_Task prompt_
Swap each "Ver Mas" in the material for "Ver Más" and give the lines back with nothing else changed.

[Opening Input section]

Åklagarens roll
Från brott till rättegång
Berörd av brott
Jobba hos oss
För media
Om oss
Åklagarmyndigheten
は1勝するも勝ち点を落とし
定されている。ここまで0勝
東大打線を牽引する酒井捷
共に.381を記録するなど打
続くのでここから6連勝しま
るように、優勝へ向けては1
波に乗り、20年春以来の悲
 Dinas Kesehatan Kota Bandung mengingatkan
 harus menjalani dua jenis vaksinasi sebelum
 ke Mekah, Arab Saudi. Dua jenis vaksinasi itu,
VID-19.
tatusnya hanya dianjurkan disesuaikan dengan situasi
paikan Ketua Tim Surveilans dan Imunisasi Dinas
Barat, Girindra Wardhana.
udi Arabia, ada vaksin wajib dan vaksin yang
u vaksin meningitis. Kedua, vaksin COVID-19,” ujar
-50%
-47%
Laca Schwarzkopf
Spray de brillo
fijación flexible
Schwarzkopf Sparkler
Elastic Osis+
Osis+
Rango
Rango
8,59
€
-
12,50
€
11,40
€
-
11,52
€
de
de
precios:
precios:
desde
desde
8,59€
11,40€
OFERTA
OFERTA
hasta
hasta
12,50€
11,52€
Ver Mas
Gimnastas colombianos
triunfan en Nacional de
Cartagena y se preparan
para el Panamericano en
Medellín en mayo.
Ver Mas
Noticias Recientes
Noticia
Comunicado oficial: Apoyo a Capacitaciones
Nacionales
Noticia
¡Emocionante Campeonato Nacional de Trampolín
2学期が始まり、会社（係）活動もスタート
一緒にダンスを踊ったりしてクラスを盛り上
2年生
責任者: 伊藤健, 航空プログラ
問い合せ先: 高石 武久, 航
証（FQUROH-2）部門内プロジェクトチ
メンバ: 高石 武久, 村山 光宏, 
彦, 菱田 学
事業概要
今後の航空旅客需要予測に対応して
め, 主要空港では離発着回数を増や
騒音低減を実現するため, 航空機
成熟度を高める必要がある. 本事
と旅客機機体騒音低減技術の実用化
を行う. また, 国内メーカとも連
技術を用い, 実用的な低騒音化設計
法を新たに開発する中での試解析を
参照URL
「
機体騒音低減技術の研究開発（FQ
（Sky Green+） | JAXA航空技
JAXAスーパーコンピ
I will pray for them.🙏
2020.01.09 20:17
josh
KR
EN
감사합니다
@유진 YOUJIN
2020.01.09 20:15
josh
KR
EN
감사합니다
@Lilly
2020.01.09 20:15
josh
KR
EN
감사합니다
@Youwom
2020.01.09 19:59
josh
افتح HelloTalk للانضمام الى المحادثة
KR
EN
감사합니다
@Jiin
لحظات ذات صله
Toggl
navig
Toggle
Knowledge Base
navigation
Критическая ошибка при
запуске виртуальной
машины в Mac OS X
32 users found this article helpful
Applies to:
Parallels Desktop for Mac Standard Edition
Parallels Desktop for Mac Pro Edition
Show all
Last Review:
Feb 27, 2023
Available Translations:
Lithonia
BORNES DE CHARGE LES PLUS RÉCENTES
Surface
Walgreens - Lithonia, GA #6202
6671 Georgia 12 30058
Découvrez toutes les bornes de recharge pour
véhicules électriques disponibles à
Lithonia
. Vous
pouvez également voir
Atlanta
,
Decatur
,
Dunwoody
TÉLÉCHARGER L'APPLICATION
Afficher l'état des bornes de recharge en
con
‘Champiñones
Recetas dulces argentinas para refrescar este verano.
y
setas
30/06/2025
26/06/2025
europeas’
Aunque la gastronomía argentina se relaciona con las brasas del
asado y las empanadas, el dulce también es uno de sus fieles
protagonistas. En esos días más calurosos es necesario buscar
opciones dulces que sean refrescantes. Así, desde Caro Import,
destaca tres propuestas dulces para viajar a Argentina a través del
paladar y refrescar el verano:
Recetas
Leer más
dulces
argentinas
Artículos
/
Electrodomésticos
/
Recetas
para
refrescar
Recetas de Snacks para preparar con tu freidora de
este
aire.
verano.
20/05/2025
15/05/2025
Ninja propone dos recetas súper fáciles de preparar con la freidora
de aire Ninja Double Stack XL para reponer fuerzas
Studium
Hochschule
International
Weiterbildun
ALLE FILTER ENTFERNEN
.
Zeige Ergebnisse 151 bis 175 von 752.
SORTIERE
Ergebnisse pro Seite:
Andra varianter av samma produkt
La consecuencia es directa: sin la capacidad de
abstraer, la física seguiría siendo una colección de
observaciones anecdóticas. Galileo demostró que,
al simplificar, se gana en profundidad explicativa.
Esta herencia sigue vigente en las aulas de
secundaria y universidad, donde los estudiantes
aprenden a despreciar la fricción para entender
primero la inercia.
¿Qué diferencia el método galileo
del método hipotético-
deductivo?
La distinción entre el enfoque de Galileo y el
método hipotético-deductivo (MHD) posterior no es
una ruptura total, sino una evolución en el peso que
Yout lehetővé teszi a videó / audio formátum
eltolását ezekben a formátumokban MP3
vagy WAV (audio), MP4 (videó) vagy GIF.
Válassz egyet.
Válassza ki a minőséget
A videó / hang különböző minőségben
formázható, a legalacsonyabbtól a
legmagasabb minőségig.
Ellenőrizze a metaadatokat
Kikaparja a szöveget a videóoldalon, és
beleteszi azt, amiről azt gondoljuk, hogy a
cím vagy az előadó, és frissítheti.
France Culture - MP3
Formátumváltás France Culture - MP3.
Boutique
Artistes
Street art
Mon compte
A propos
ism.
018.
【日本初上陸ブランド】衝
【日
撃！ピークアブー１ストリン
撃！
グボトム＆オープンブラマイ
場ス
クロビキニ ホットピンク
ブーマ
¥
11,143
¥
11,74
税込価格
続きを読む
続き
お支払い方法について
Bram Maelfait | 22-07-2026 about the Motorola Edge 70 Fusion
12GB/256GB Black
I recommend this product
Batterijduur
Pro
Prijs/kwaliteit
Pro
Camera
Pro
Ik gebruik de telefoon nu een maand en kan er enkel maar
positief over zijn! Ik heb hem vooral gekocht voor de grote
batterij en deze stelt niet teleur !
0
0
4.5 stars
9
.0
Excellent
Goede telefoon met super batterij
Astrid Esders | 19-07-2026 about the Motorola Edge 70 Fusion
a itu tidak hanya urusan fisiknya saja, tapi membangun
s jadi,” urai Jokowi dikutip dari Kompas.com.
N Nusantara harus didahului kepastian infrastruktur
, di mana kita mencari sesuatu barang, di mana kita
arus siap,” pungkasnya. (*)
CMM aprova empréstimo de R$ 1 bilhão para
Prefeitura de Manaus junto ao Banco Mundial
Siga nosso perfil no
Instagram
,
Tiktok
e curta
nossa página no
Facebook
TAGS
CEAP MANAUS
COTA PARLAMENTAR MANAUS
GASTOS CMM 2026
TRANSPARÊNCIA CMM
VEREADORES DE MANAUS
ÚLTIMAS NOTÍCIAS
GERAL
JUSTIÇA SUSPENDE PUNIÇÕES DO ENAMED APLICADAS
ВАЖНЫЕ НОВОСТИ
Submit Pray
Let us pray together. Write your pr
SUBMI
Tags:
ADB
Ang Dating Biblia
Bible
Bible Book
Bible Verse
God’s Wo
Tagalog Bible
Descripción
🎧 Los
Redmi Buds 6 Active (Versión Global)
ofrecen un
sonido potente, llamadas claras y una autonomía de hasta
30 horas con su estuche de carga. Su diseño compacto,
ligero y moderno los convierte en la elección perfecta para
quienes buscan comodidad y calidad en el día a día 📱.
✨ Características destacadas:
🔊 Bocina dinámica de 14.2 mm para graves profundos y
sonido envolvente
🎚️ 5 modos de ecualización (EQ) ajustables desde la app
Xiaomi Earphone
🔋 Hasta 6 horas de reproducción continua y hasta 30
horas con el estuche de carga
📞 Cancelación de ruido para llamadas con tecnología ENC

[Closing Input section]

_Your response_
Åklagarens roll
Från brott till rättegång
Berörd av brott
Jobba hos oss
För media
Om oss
Åklagarmyndigheten
は1勝するも勝ち点を落とし
定されている。ここまで0勝
東大打線を牽引する酒井捷
共に.381を記録するなど打
続くのでここから6連勝しま
るように、優勝へ向けては1
波に乗り、20年春以来の悲
 Dinas Kesehatan Kota Bandung mengingatkan
 harus menjalani dua jenis vaksinasi sebelum
 ke Mekah, Arab Saudi. Dua jenis vaksinasi itu,
VID-19.
tatusnya hanya dianjurkan disesuaikan dengan situasi
paikan Ketua Tim Surveilans dan Imunisasi Dinas
Barat, Girindra Wardhana.
udi Arabia, ada vaksin wajib dan vaksin yang
u vaksin meningitis. Kedua, vaksin COVID-19,” ujar
-50%
-47%
Laca Schwarzkopf
Spray de brillo
fijación flexible
Schwarzkopf Sparkler
Elastic Osis+
Osis+
Rango
Rango
8,59
€
-
12,50
€
11,40
€
-
11,52
€
de
de
precios:
precios:
desde
desde
8,59€
11,40€
OFERTA
OFERTA
hasta
hasta
12,50€
11,52€
Ver Más
Gimnastas colombianos
triunfan en Nacional de
Cartagena y se preparan
para el Panamericano en
Medellín en mayo.
Ver Más
Noticias Recientes
Noticia
Comunicado oficial: Apoyo a Capacitaciones
Nacionales
Noticia
¡Emocionante Campeonato Nacional de Trampolín
2学期が始まり、会社（係）活動もスタート
一緒にダンスを踊ったりしてクラスを盛り上
2年生
責任者: 伊藤健, 航空プログラ
問い合せ先: 高石 武久, 航
証（FQUROH-2）部門内プロジェクトチ
メンバ: 高石 武久, 村山 光宏, 
彦, 菱田 学
事業概要
今後の航空旅客需要予測に対応して
め, 主要空港では離発着回数を増や
騒音低減を実現するため, 航空機
成熟度を高める必要がある. 本事
と旅客機機体騒音低減技術の実用化
を行う. また, 国内メーカとも連
技術を用い, 実用的な低騒音化設計
法を新たに開発する中での試解析を
参照URL
「
機体騒音低減技術の研究開発（FQ
（Sky Green+） | JAXA航空技
JAXAスーパーコンピ
I will pray for them.🙏
2020.01.09 20:17
josh
KR
EN
감사합니다
@유진 YOUJIN
2020.01.09 20:15
josh
KR
EN
감사합니다
@Lilly
2020.01.09 20:15
josh
KR
EN
감사합니다
@Youwom
2020.01.09 19:59
josh
افتح HelloTalk للانضمام الى المحادثة
KR
EN
감사합니다
@Jiin
لحظات ذات صله
Toggl
navig
Toggle
Knowledge Base
navigation
Критическая ошибка при
запуске виртуальной
машины в Mac OS X
32 users found this article helpful
Applies to:
Parallels Desktop for Mac Standard Edition
Parallels Desktop for Mac Pro Edition
Show all
Last Review:
Feb 27, 2023
Available Translations:
Lithonia
BORNES DE CHARGE LES PLUS RÉCENTES
Surface
Walgreens - Lithonia, GA #6202
6671 Georgia 12 30058
Découvrez toutes les bornes de recharge pour
véhicules électriques disponibles à
Lithonia
. Vous
pouvez également voir
Atlanta
,
Decatur
,
Dunwoody
TÉLÉCHARGER L'APPLICATION
Afficher l'état des bornes de recharge en
con
‘Champiñones
Recetas dulces argentinas para refrescar este verano.
y
setas
30/06/2025
26/06/2025
europeas’
Aunque la gastronomía argentina se relaciona con las brasas del
asado y las empanadas, el dulce también es uno de sus fieles
protagonistas. En esos días más calurosos es necesario buscar
opciones dulces que sean refrescantes. Así, desde Caro Import,
destaca tres propuestas dulces para viajar a Argentina a través del
paladar y refrescar el verano:
Recetas
Leer más
dulces
argentinas
Artículos
/
Electrodomésticos
/
Recetas
para
refrescar
Recetas de Snacks para preparar con tu freidora de
este
aire.
verano.
20/05/2025
15/05/2025
Ninja propone dos recetas súper fáciles de preparar con la freidora
de aire Ninja Double Stack XL para reponer fuerzas
Studium
Hochschule
International
Weiterbildun
ALLE FILTER ENTFERNEN
.
Zeige Ergebnisse 151 bis 175 von 752.
SORTIERE
Ergebnisse pro Seite:
Andra varianter av samma produkt
La consecuencia es directa: sin la capacidad de
abstraer, la física seguiría siendo una colección de
observaciones anecdóticas. Galileo demostró que,
al simplificar, se gana en profundidad explicativa.
Esta herencia sigue vigente en las aulas de
secundaria y universidad, donde los estudiantes
aprenden a despreciar la fricción para entender
primero la inercia.
¿Qué diferencia el método galileo
del método hipotético-
deductivo?
La distinción entre el enfoque de Galileo y el
método hipotético-deductivo (MHD) posterior no es
una ruptura total, sino una evolución en el peso que
Yout lehetővé teszi a videó / audio formátum
eltolását ezekben a formátumokban MP3
vagy WAV (audio), MP4 (videó) vagy GIF.
Válassz egyet.
Válassza ki a minőséget
A videó / hang különböző minőségben
formázható, a legalacsonyabbtól a
legmagasabb minőségig.
Ellenőrizze a metaadatokat
Kikaparja a szöveget a videóoldalon, és
beleteszi azt, amiről azt gondoljuk, hogy a
cím vagy az előadó, és frissítheti.
France Culture - MP3
Formátumváltás France Culture - MP3.
Boutique
Artistes
Street art
Mon compte
A propos
ism.
018.
【日本初上陸ブランド】衝
【日
撃！ピークアブー１ストリン
撃！
グボトム＆オープンブラマイ
場ス
クロビキニ ホットピンク
ブーマ
¥
11,143
¥
11,74
税込価格
続きを読む
続き
お支払い方法について
Bram Maelfait | 22-07-2026 about the Motorola Edge 70 Fusion
12GB/256GB Black
I recommend this product
Batterijduur
Pro
Prijs/kwaliteit
Pro
Camera
Pro
Ik gebruik de telefoon nu een maand en kan er enkel maar
positief over zijn! Ik heb hem vooral gekocht voor de grote
batterij en deze stelt niet teleur !
0
0
4.5 stars
9
.0
Excellent
Goede telefoon met super batterij
Astrid Esders | 19-07-2026 about the Motorola Edge 70 Fusion
a itu tidak hanya urusan fisiknya saja, tapi membangun
s jadi,” urai Jokowi dikutip dari Kompas.com.
N Nusantara harus didahului kepastian infrastruktur
, di mana kita mencari sesuatu barang, di mana kita
arus siap,” pungkasnya. (*)
CMM aprova empréstimo de R$ 1 bilhão para
Prefeitura de Manaus junto ao Banco Mundial
Siga nosso perfil no
Instagram
,
Tiktok
e curta
nossa página no
Facebook
TAGS
CEAP MANAUS
COTA PARLAMENTAR MANAUS
GASTOS CMM 2026
TRANSPARÊNCIA CMM
VEREADORES DE MANAUS
ÚLTIMAS NOTÍCIAS
GERAL
JUSTIÇA SUSPENDE PUNIÇÕES DO ENAMED APLICADAS
ВАЖНЫЕ НОВОСТИ
Submit Pray
Let us pray together. Write your pr
SUBMI
Tags:
ADB
Ang Dating Biblia
Bible
Bible Book
Bible Verse
God’s Wo
Tagalog Bible
Descripción
🎧 Los
Redmi Buds 6 Active (Versión Global)
ofrecen un
sonido potente, llamadas claras y una autonomía de hasta
30 horas con su estuche de carga. Su diseño compacto,
ligero y moderno los convierte en la elección perfecta para
quienes buscan comodidad y calidad en el día a día 📱.
✨ Características destacadas:
🔊 Bocina dinámica de 14.2 mm para graves profundos y
sonido envolvente
🎚️ 5 modos de ecualización (EQ) ajustables desde la app
Xiaomi Earphone
🔋 Hasta 6 horas de reproducción continua y hasta 30
horas con el estuche de carga
📞 Cancelación de ruido para llamadas con tecnología ENC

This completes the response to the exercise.